We owe it to the dignity of their humanity to make sure that appropriate grief and bereavement support is in place so that the Covid grief care home residents have lived through and are still experiencing is addressed.

The third group I believe that is deserving of greater focus are those who have had to endure the absence and separation from loved ones as they have spent the last weeks and days of their lives. This has been hell for so many, moments that will never be re-captured, days that will never be had again. Whether it has been in hospital or in care home, despite all the efforts of many staff, the effect has been an absence of consolation from the hands of those who matter the most. I know from email and conversation that this aching inability to be present has cut deep into the hearts of many, it is a sore which seems incapable of healing.

We cannot turn the clock back, much as many of us would wish but we can not only learn the lessons so as never to repeat them, but equally important we must ensure that we are present and there in word and deed to support those who are left bereaved and grieving. As the world rushes to re-frame its normality, there is a danger that the fractured lives of those who grieve will be forgotten and ignored.
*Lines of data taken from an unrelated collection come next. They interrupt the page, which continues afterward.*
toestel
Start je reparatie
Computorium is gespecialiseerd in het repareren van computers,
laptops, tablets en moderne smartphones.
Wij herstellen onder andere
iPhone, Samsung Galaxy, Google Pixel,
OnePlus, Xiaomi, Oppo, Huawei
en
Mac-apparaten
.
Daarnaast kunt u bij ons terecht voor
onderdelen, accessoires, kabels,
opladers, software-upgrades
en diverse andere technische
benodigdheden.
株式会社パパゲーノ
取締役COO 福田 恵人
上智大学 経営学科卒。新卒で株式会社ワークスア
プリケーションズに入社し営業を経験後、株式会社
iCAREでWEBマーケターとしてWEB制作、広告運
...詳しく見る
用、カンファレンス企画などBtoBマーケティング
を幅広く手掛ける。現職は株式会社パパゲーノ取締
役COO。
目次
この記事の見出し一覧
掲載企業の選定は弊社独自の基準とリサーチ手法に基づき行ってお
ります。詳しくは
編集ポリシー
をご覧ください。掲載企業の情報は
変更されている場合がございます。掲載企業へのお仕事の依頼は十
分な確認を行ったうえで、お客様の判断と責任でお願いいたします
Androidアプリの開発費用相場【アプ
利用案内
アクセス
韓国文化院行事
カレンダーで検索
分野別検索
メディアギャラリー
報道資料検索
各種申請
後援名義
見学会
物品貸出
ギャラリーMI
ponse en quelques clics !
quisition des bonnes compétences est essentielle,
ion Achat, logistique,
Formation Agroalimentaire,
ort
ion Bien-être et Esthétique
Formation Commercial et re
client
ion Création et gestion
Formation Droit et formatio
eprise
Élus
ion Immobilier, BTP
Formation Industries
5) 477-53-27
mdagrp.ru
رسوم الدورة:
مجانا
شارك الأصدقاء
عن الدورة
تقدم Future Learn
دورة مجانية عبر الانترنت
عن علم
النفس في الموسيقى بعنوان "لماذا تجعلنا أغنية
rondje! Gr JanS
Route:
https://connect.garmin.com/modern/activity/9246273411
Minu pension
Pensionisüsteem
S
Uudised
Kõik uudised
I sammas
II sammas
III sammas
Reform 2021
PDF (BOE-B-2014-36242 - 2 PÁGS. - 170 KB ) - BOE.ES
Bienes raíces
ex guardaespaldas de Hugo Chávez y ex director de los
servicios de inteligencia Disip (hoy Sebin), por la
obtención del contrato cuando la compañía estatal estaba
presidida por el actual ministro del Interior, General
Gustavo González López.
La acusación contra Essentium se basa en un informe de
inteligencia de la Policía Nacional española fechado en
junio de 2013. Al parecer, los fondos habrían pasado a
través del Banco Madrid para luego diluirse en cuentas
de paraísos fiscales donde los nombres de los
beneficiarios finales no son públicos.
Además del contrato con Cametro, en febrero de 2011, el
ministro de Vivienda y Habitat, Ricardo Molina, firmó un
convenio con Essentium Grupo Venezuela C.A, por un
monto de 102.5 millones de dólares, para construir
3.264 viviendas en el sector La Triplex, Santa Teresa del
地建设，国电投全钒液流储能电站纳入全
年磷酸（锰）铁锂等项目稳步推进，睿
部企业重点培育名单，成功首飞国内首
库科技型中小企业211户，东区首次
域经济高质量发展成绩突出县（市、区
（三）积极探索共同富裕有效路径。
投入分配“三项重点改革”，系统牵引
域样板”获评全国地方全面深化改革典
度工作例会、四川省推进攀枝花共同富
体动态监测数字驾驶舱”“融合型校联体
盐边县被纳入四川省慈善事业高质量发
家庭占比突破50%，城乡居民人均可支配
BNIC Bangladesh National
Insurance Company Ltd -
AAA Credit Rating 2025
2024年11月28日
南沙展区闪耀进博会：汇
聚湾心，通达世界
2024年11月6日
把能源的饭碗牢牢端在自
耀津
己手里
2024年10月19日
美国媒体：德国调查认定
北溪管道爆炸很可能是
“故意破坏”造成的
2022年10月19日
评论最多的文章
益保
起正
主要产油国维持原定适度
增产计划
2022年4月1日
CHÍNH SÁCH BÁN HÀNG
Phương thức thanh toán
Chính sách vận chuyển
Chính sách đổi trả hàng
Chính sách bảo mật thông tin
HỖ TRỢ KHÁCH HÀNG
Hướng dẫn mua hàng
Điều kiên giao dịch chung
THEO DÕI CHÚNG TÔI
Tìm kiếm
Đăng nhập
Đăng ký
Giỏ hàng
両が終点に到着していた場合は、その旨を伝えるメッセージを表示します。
They cannot be. We must strive to not only talk about but to actively support in practical ways the needs of the Covid bereaved. The Harrop and Selman research shows just how far short we are failing in this regard.

Covid19 has left its scars on our humanity, it cannot be allowed to continue to wound that humanity still further. Whether it is recognising the distinctive psychological and practical needs of care home staff, the necessity to adequately address the grieving of care home residents, or to bring solace to the suffering of the bereaved relatives and friends, there is an urgent task which cannot be delayed.

Speaking at the launch of the UK Commission on Bereavement and as chair of the group, the Bishop of London and former Chief Nursing Officer, Sarah Mullally said:

“To have to choose a very small number of people to be present at a loved one’s funeral, not to be able to hug and to hold one another, to be unable to gather with a large group of family and friends in someone’s home or a restaurant or pub afterwards is another series of losses, heaped on top of the raw grief. In some cases, this has included the additional trauma of having been physically separated from the person we love as they have died.

“In the wake of so much loss, we now risk a post-pandemic bereavement crisis.